Teams are allowed removal/voluntary withdrawal of team members, only once, during the program before prototype stage. Any such step will have to be disclosed to the Innovation Challenge Steering Committee for approval. No other form of team modification will be entertained.
The funding under Innovation Challenge shall be consumed for development of the solution only. The Teams will be required to provide Fund Utilization Certificate before the Next Stage on the date decided & communicated by the Organizing Team.
The participating teams have to put the developed corpus and source code in open domain so that these could be utilized by any Indian entity. The participating teams too can utilize the corpus and source code for their own purposes once the contest is over.
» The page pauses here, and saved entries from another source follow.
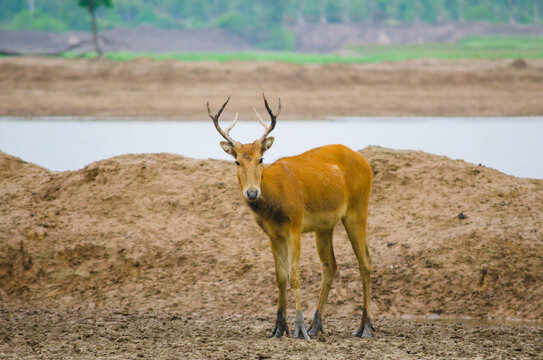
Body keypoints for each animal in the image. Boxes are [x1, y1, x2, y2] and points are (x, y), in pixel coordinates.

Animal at [206, 94, 376, 338]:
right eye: (237, 161)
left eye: (261, 159)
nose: (252, 192)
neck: (275, 204)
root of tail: (366, 163)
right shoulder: (272, 234)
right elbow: (280, 277)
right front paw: (279, 327)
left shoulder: (295, 226)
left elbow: (295, 276)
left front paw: (299, 328)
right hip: (325, 226)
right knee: (330, 265)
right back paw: (317, 324)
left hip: (358, 209)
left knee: (365, 262)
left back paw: (365, 326)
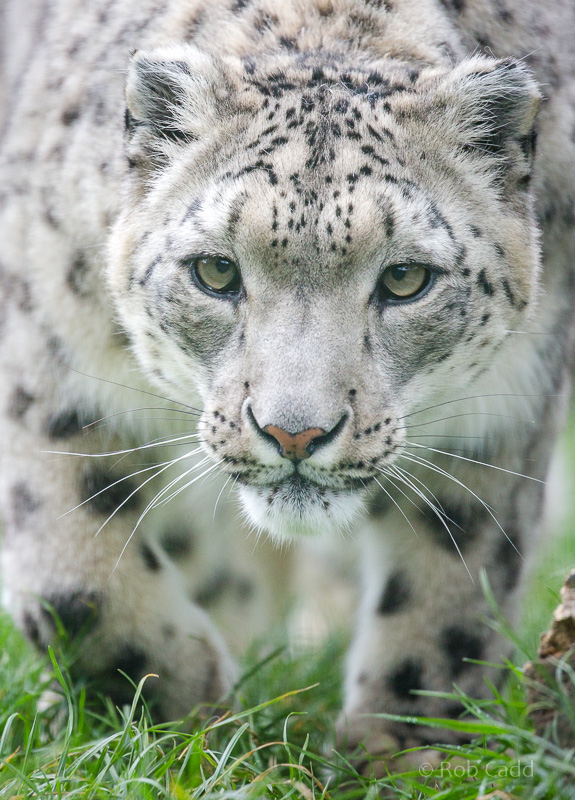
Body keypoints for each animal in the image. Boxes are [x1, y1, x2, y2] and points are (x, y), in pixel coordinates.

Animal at [2, 0, 575, 766]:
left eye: (404, 278)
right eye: (215, 271)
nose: (294, 432)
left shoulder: (496, 420)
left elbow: (451, 590)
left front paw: (402, 749)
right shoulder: (50, 367)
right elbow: (76, 574)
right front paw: (174, 715)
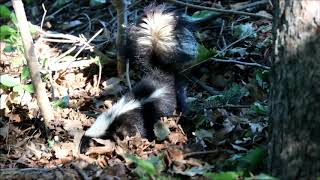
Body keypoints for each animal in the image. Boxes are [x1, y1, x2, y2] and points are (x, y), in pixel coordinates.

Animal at [79, 4, 196, 153]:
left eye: (86, 144)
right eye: (82, 142)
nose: (81, 152)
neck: (112, 118)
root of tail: (160, 73)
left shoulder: (131, 121)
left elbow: (135, 130)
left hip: (165, 103)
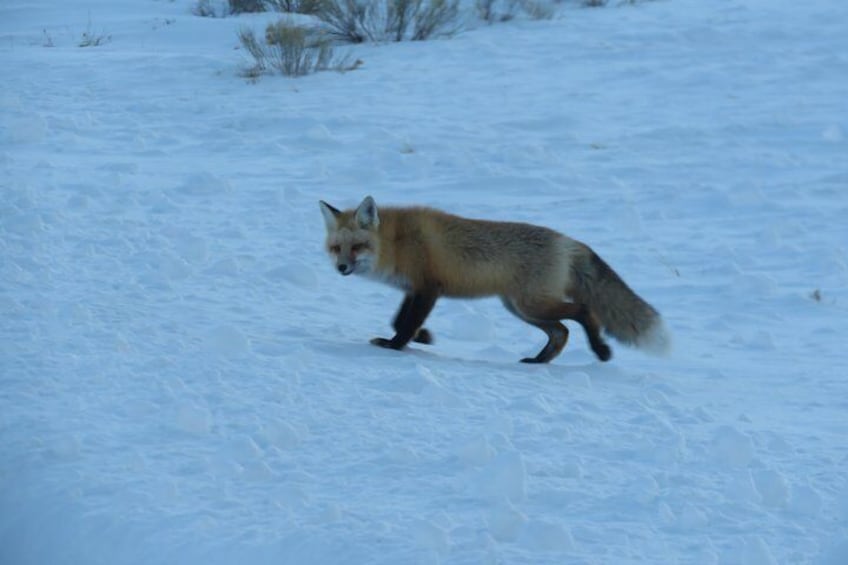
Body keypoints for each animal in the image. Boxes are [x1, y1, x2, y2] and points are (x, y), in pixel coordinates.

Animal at [318, 196, 668, 364]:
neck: (398, 242)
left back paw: (600, 350)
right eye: (336, 248)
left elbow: (404, 325)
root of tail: (567, 240)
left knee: (584, 312)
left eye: (357, 246)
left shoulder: (428, 288)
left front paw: (395, 346)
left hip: (532, 304)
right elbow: (399, 320)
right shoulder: (412, 289)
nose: (342, 268)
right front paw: (424, 337)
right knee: (562, 332)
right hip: (521, 308)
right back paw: (538, 361)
The corpus and code will also be made available on the language technology platform being established under Natural Language Translation Mission (NLTM) of Government of India.
The solution should not violate/breach/copy any idea/concept/product already copyrighted, patented or existing in this segment of the market. Anyone found to be non-compliant, may get their participation cancelled.
The solution must have relevant privacy and security features. The solution must comply with the privacy and security laws and other related laws of the country.
Innovation Challenge Steering Committee will take the final call for any unforeseen situation. This includes the matters related to the Samanantar dataset and associated models. If the teams are unable to use the dataset due to any reason or if they find any quality issue, the Organizing Team will examine the matters and issue appropriate directions.
For any dispute arising out of this contest, the decision of the Scientific Secretary, O/o PSA will be the final.
The solution/product so developed would be deployed in the chosen cloud infrastructure / environment as stipulated by the user agency for whom the solution is being developed.
Submissions will be considered void if they are in whole or part ill-eligible, incomplete, damaged, altered, counterfeit, obtained through fraud or late submission.

Timeline

S.No.	Timeline	Activity/Stage	Duration
1	Week 1 - Week 4	Registration	1 Month
2	Week 5 - Week 8	Ideation	1 Month
3	Week 9 - Week 16	Prototype	2 Month
4	Week 17 - Week 24	Solution Building	2 Month

Intellectual Property Rights

The Intellectual Property Rights (IPR) out of this challenge will belong to any agency as designated by PSA Office. The system developed or corpus created as part of the challenge must be kept in public domain for use by startups, researchers, etc. The designated agency will take necessary steps to protect the intellectual property rights.

Further Development and Deployment

If the performance of the solution meets the expectations of the user agency, the team may get an opportunity to develop an enhanced system (may involve other Indic languages) and deploy for the participating user agencies on mutually agreed terms and conditions between the user agency and the team. The decision of the user agency will be final in this matter.